• Description of the task: Reproduce the lines of the listing below, switching each instance of "Lire la suite" to "Read more" and leaving everything else unchanged.

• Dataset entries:
* * *

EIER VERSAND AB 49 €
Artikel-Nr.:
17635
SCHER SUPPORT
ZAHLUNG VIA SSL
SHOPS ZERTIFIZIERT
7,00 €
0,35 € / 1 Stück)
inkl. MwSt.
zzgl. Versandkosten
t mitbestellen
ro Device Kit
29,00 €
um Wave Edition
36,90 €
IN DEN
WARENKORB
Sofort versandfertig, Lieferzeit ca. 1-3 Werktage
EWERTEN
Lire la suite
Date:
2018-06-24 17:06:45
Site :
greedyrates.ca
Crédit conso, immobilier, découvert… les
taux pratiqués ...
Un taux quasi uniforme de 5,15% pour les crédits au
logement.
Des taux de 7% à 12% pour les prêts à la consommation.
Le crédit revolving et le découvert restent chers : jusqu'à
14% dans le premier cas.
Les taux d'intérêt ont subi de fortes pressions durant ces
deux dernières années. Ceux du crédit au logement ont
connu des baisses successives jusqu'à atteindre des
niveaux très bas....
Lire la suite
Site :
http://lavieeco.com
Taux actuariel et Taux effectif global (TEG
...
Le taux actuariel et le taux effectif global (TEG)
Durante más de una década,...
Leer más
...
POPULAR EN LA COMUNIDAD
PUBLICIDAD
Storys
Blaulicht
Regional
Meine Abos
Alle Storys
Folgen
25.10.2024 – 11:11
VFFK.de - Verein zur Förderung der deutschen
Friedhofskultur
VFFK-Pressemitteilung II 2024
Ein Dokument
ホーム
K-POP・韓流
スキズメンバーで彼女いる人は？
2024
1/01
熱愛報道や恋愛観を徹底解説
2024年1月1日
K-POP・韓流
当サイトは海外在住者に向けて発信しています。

* * *

• Worked solution:
EIER VERSAND AB 49 €
Artikel-Nr.:
17635
SCHER SUPPORT
ZAHLUNG VIA SSL
SHOPS ZERTIFIZIERT
7,00 €
0,35 € / 1 Stück)
inkl. MwSt.
zzgl. Versandkosten
t mitbestellen
ro Device Kit
29,00 €
um Wave Edition
36,90 €
IN DEN
WARENKORB
Sofort versandfertig, Lieferzeit ca. 1-3 Werktage
EWERTEN
Read more
Date:
2018-06-24 17:06:45
Site :
greedyrates.ca
Crédit conso, immobilier, découvert… les
taux pratiqués ...
Un taux quasi uniforme de 5,15% pour les crédits au
logement.
Des taux de 7% à 12% pour les prêts à la consommation.
Le crédit revolving et le découvert restent chers : jusqu'à
14% dans le premier cas.
Les taux d'intérêt ont subi de fortes pressions durant ces
deux dernières années. Ceux du crédit au logement ont
connu des baisses successives jusqu'à atteindre des
niveaux très bas....
Read more
Site :
http://lavieeco.com
Taux actuariel et Taux effectif global (TEG
...
Le taux actuariel et le taux effectif global (TEG)
Durante más de una década,...
Leer más
...
POPULAR EN LA COMUNIDAD
PUBLICIDAD
Storys
Blaulicht
Regional
Meine Abos
Alle Storys
Folgen
25.10.2024 – 11:11
VFFK.de - Verein zur Förderung der deutschen
Friedhofskultur
VFFK-Pressemitteilung II 2024
Ein Dokument
ホーム
K-POP・韓流
スキズメンバーで彼女いる人は？
2024
1/01
熱愛報道や恋愛観を徹底解説
2024年1月1日
K-POP・韓流
当サイトは海外在住者に向けて発信しています。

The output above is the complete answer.